TASK GOAL: Search the data below for the string "pixels". Extract every line that contains it.

EXERCISE MATERIAL:
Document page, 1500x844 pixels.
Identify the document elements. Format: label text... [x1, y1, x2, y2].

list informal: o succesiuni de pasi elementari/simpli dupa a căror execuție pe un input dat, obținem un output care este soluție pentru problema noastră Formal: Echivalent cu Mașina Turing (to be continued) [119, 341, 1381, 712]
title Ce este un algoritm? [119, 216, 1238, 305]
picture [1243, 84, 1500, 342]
* * *
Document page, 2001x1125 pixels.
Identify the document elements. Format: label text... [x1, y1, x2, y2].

SOLUTION TO THIS PROBLEM:
Document page, 1500x844 pixels.
Document page, 2001x1125 pixels.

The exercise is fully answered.